Q - A propos du Proche-Orient, la Feuille de route est toujours d'actualité. Or, on continue à construire des logements en Cisjordanie, quelle est votre réaction ?
R - Nous souhaitons que tout soit fait pour préserver, de part et d'autre, ce dialogue fragile qui s'est instauré à Charm el-Cheikh. Voilà l'esprit dans lequel nous avons, l'autre jour, entouré Mahmoud Abbas à Londres, voilà pourquoi nous souhaitons qu'Israël tiennent ses engagements, respecte les résolutions et que, le plus tôt possible, probablement dans la seconde partie de l'année 2005, il y ait cette conférence internationale qui est prévue dans la Feuille de route.

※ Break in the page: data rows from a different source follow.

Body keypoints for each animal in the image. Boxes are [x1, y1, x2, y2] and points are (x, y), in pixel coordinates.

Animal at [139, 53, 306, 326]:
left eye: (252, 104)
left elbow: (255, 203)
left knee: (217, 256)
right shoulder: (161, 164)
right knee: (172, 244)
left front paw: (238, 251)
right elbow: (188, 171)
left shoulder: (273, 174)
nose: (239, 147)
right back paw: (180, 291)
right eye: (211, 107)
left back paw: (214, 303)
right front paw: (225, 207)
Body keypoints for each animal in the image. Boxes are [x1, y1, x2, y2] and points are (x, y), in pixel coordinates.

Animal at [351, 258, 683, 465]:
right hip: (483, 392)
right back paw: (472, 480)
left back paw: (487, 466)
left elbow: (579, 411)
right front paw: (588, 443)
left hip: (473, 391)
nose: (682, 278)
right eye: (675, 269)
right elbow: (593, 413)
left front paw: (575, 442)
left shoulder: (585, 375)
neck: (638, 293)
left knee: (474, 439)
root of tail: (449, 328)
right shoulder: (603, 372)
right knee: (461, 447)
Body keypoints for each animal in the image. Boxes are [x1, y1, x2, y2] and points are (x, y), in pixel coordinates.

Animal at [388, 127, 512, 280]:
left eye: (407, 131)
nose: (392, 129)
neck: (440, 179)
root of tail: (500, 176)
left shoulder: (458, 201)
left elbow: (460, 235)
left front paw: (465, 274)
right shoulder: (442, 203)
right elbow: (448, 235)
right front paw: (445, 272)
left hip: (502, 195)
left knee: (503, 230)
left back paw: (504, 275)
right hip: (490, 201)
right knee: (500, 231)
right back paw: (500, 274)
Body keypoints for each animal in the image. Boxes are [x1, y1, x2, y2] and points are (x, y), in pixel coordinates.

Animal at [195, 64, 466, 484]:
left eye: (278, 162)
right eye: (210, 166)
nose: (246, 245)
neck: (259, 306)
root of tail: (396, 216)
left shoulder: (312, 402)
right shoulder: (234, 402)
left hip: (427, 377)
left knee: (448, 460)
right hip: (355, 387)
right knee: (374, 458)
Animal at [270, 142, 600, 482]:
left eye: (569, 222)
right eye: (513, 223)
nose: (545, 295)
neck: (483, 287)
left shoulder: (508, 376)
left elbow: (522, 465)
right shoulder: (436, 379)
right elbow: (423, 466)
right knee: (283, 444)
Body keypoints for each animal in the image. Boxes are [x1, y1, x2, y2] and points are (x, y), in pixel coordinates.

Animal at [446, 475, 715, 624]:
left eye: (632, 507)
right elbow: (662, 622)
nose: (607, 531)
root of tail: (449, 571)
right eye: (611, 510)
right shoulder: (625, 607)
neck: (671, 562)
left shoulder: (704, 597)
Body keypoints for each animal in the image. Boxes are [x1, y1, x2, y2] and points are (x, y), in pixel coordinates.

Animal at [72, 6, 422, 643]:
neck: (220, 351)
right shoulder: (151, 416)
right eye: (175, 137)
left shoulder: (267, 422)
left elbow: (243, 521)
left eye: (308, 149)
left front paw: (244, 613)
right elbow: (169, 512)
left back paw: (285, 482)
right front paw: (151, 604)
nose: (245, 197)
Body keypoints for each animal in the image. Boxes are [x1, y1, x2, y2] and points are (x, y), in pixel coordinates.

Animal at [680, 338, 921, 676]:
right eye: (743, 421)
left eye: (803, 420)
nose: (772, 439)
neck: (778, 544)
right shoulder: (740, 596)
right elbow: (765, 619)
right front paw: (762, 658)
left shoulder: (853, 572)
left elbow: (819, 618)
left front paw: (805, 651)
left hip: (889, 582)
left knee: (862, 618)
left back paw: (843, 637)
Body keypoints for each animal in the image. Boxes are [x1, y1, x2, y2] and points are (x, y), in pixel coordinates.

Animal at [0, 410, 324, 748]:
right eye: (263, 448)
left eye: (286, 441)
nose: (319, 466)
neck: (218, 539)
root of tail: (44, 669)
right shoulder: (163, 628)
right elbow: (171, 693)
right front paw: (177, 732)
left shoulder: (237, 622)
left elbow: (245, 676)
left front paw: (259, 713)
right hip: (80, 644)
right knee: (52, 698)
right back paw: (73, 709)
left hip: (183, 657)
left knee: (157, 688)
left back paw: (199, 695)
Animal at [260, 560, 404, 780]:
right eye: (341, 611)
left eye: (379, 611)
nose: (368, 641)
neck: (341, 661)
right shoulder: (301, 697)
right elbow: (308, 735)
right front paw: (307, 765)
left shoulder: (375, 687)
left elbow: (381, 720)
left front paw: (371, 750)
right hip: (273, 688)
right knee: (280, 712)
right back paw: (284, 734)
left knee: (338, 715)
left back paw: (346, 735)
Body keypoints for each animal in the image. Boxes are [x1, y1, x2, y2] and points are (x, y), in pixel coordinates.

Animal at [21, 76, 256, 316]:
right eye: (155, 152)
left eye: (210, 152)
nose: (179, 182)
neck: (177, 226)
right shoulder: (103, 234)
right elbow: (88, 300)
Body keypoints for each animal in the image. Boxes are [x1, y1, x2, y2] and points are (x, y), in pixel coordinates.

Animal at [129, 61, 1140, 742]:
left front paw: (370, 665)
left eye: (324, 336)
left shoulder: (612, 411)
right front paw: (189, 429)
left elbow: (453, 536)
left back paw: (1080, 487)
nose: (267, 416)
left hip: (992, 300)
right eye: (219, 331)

(Source http://www.diplomatie.gouv.fr, le 24 mars 2005)
(Entretien avec Al Arabiya à Alger le 22 mars 2005) :
Q - Je crois que l'Europe tenait à participer à cette conférence, que pensez-vous de cette réactivation de l'initiative de son Altesse le Prince Abdallah d'Arabie saoudite ?
R - Mais l'Europe a été invitée à cette conférence. C'est bien que nous soyons là, les uns et les autres, pour dire notre solidarité, parce que nous sommes là, de l'autre côté de la Méditerranée. Depuis dix ans, nous avons engagé un dialogue, un partenariat avec le monde arabe, à travers l'initiative de Barcelone et il faut maintenant relancer ce partenariat. Tout ce qui se dit aujourd'hui, autour de la table, est très important pour nous, au moment où nous allons relancer ce processus, dix ans après qu'il a été engagé. Le monde arabe a plusieurs défis à relever en même temps, et voilà pourquoi des initiatives comme celle du Prince Abdallah sont très importantes, c'est le défi de la sécurité, de la lutte contre la violence, violence du terrorisme et violence des conflits, et nous sommes là pour aider à relever ce défi, en même temps que celui du développement, de la démocratie et de la réforme.